Source material |
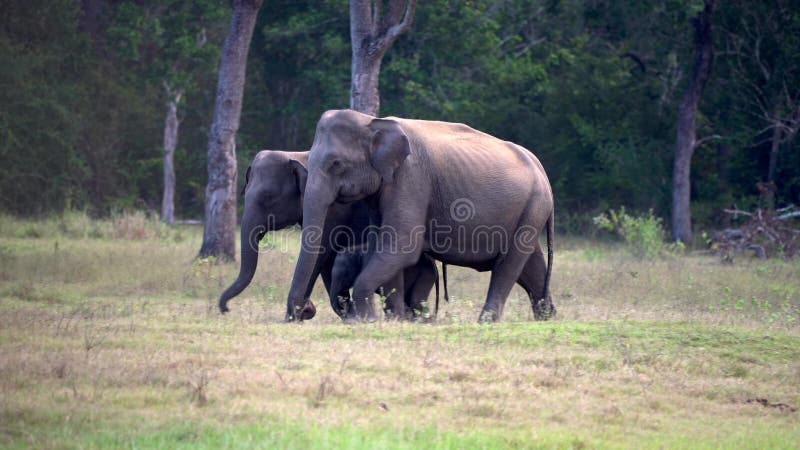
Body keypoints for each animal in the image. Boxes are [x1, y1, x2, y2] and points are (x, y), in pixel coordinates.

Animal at [284, 110, 552, 324]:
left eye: (337, 164)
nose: (304, 311)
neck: (372, 121)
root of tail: (541, 169)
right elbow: (382, 244)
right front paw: (394, 319)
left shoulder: (411, 179)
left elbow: (402, 245)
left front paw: (366, 320)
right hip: (529, 212)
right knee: (531, 264)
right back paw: (546, 317)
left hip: (533, 207)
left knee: (508, 265)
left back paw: (486, 322)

What is being asked | Copy nothing past the line containing "left front paw: (366, 320)": reproduce every line from the start of the records up to it, skipping pictures.

Solution for this exercise |
Body keypoints for each animal in the image. Boxes are [x1, y1, x2, y2] and points are (x, y), in pixel coordinates.

Animal at [284, 110, 552, 324]:
left eye: (337, 164)
nose: (304, 311)
neck: (372, 121)
root of tail: (541, 169)
right elbow: (382, 244)
right front paw: (394, 319)
left shoulder: (411, 179)
left elbow: (402, 245)
left front paw: (366, 320)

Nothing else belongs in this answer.